PROMPT: Please report how many lines of the following entries hold the word "behind", giving the number alone.

==============================

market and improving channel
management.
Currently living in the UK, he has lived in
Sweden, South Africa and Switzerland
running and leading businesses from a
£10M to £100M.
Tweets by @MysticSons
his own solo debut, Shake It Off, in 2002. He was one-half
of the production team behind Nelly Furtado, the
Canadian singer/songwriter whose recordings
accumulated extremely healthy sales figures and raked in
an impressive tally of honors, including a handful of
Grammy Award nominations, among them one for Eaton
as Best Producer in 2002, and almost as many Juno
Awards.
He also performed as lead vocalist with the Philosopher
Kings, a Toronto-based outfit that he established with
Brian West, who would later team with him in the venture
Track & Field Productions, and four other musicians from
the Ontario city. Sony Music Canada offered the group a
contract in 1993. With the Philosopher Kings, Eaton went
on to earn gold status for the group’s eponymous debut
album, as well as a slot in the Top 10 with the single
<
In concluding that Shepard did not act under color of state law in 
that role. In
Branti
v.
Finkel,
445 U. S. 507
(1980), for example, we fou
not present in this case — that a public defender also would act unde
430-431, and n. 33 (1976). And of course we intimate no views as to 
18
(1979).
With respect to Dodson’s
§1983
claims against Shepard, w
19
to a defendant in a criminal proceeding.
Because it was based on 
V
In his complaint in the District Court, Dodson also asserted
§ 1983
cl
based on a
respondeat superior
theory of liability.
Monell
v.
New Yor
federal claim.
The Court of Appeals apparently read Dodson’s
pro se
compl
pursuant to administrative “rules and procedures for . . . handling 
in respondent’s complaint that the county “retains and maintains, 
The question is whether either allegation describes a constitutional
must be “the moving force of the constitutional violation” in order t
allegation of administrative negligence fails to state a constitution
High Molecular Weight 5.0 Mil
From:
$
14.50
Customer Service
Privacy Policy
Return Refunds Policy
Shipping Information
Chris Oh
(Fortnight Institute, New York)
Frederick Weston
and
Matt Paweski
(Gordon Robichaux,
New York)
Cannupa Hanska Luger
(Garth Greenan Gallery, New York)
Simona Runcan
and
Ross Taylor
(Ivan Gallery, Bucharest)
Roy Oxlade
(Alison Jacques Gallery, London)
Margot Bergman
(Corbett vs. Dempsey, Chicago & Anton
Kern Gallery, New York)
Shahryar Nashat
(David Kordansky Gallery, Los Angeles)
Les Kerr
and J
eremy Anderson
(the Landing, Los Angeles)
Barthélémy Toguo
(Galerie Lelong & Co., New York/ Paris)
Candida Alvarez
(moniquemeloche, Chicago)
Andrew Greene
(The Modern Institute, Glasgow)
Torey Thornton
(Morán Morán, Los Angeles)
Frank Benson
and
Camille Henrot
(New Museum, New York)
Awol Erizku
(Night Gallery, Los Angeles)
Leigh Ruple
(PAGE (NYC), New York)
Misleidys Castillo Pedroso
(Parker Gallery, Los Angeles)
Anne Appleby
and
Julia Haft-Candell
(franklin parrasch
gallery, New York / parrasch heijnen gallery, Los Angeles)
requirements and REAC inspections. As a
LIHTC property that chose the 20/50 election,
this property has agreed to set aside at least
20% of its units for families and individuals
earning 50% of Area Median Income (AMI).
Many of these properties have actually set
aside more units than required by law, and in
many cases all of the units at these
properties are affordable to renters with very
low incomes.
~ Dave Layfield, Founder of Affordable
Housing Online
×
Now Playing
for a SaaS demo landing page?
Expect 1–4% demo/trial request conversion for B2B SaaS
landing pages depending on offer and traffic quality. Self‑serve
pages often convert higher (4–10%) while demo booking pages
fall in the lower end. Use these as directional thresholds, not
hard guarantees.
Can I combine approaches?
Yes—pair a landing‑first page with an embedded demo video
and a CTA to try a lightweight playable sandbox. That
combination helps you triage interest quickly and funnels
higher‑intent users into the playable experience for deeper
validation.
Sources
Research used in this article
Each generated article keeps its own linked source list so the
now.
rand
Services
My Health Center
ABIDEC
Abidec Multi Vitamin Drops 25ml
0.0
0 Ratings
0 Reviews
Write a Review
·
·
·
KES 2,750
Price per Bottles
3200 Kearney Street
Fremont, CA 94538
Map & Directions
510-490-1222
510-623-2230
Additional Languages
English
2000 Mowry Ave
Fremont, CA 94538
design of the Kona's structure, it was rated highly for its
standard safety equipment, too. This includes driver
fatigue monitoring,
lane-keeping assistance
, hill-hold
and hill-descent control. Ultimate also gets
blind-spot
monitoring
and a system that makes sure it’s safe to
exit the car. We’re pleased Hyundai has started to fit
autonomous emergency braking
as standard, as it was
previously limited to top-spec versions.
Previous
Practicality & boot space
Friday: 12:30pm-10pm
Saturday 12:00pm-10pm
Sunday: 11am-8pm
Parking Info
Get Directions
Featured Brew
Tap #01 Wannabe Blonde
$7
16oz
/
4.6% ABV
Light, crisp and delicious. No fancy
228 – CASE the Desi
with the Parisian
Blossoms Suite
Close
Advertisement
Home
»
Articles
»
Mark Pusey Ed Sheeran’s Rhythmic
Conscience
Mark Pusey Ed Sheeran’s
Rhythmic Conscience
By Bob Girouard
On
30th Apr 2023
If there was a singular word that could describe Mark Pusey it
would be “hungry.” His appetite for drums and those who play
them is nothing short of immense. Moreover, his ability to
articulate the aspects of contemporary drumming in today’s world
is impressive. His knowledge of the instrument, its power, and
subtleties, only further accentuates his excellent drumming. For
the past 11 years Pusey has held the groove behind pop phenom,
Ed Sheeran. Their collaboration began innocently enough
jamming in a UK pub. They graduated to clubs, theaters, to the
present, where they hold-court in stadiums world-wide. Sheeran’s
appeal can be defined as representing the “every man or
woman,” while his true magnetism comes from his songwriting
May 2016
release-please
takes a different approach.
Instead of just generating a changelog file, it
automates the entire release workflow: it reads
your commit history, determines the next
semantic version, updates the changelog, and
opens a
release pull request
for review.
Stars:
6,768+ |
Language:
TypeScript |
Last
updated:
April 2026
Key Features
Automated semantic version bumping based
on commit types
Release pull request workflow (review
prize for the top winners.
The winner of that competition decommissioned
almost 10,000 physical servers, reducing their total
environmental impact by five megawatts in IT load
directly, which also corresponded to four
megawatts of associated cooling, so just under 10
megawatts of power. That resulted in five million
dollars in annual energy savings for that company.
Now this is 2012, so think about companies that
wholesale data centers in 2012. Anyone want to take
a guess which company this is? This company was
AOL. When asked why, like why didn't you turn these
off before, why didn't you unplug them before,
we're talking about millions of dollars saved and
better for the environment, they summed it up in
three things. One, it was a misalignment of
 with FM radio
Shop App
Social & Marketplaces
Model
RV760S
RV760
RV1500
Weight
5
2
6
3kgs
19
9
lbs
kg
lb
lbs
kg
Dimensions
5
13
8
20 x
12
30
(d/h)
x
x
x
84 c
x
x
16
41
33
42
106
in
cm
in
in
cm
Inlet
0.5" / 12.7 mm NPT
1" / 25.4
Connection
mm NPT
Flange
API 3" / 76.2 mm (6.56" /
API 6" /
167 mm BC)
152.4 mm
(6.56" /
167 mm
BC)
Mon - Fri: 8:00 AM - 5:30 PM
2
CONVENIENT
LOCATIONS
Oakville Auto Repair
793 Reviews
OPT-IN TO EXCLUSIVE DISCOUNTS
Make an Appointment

==============================

EXPECTED ANSWER: 2